Contrastive Heliophysical Image Pretraining for Solar Dynamics Observatory Records
Shiyu Shen, Zhe Gao, Taifeng Chai, Yang Huang, Bin Pan
TL;DR
SolarCHIP addresses the need for domain-adapted visual backbones for multi-instrument SDO data by incorporating cross-modal, time- and location-aware contrastive objectives. The method trains both CNN- and ViT-based autoencoders with three complementary losses—global class-level, patch-level, and intra-sample contrastive learning—while reconstructing inputs. It achieves state-of-the-art performance on cross-modal translation between HMI and AIA passbands and on full-disk flare classification, especially in low-resource regimes, and provides pretrained weights and code to the community. The work offers a practical, reusable foundation for diverse solar-imaging tasks, reducing data and compute demands and enabling label-efficient analysis.
Abstract
Deep learning has revolutionized solar image analysis, yet most approaches train task-specific encoders from scratch or rely on natural-image pretraining that ignores the unique characteristics of Solar Dynamics Observatory (SDO) data. We introduce SolarCHIP, a family of contrastively pretrained visual backbones tailored to multi-instrument SDO observations. SolarCHIP addresses three key challenges in solar imaging: multimodal sensing across AIA and HMI instruments, weak inter-class separability due to slow temporal evolution, and strong intra-class variability with sparse activity signals. Our pretraining framework employs a multi-granularity contrastive objective that jointly aligns (1) global class tokens across co-temporal AIA-HMI pairs to enhance temporal discrimination, (2) local patch tokens at fixed spatial indices to enforce position-consistent, modality-invariant features, and (3) intra-sample patches across different spatial locations to preserve fine-grained spatial structure.
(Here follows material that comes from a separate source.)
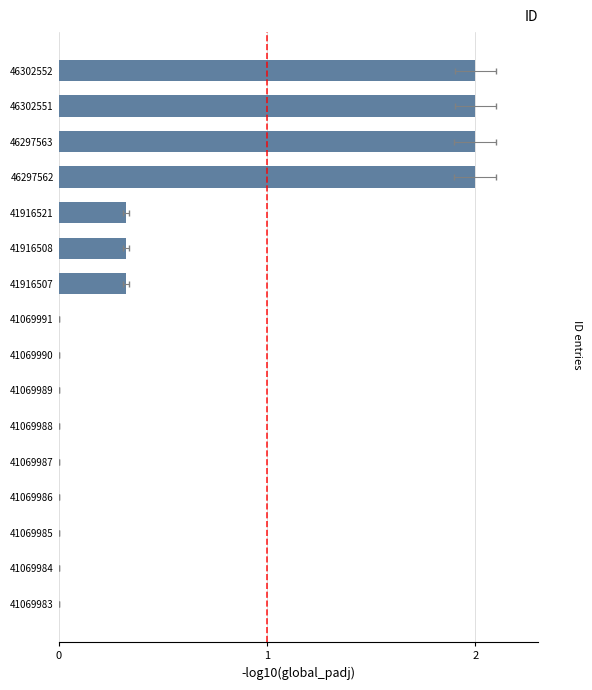

True or false: the data shows 0.0 at 41069983.

True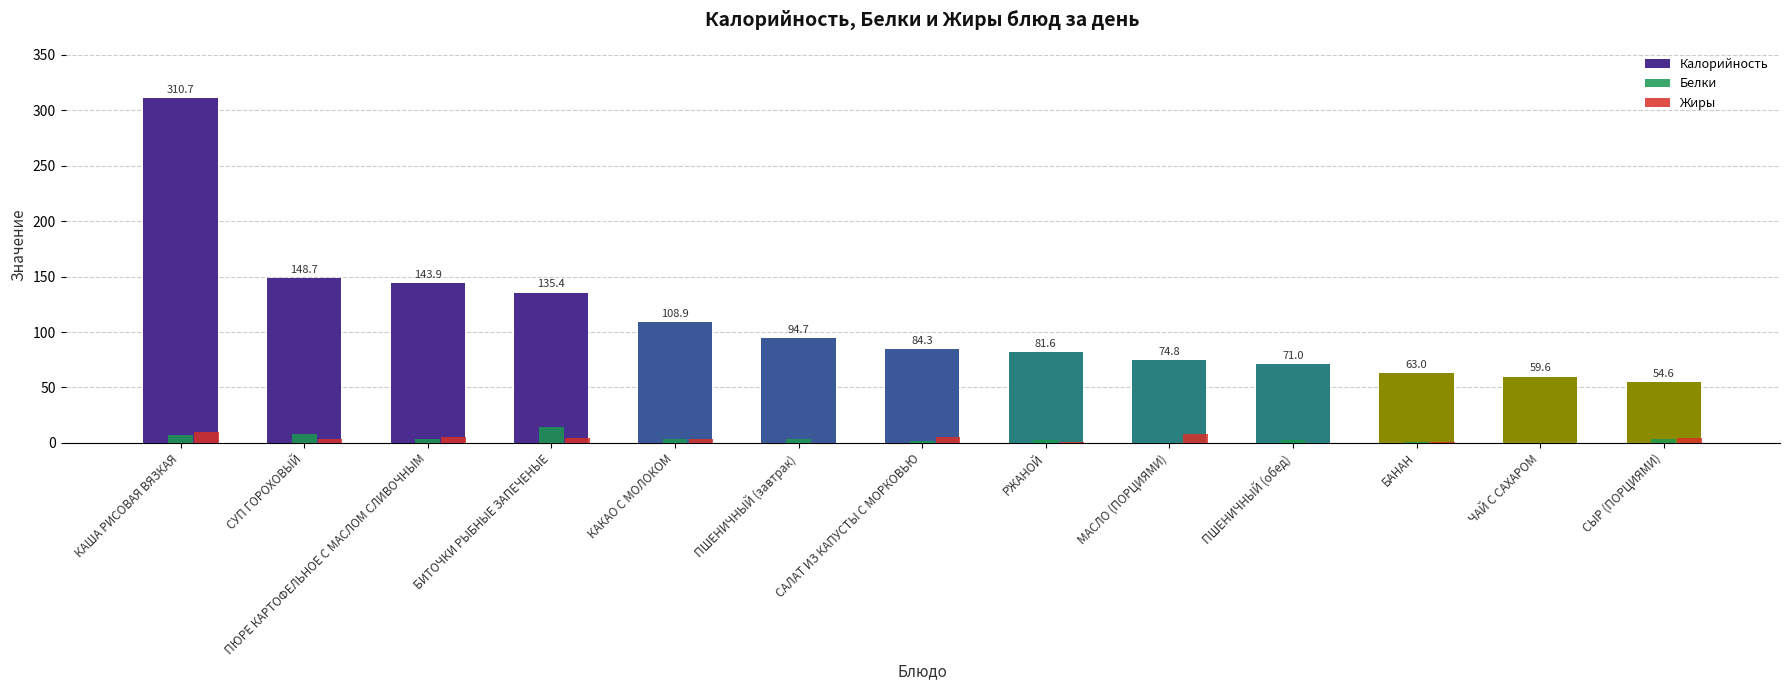

What is the spread (max minus min) of values at СЫР (ПОРЦИЯМИ)?

51.1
We train both CNN- and Vision Transformer-based autoencoders and demonstrate their effectiveness on two downstream tasks: cross-modal translation between HMI and AIA passbands via ControlNet, and full-disk flare classification. Experimental results show that SolarCHIP achieves state-of-the-art performance across both tasks, with particularly strong gains in low-resource settings where labeled data is limited. Ablation studies confirm that each contrastive component contributes essential discriminative capacity at different granularities. By publicly releasing pretrained weights and training code, we provide the heliophysics community with a practical, plug-and-play feature extractor that reduces computational requirements, improves label efficiency, and establishes a reusable foundation for diverse solar imaging applications.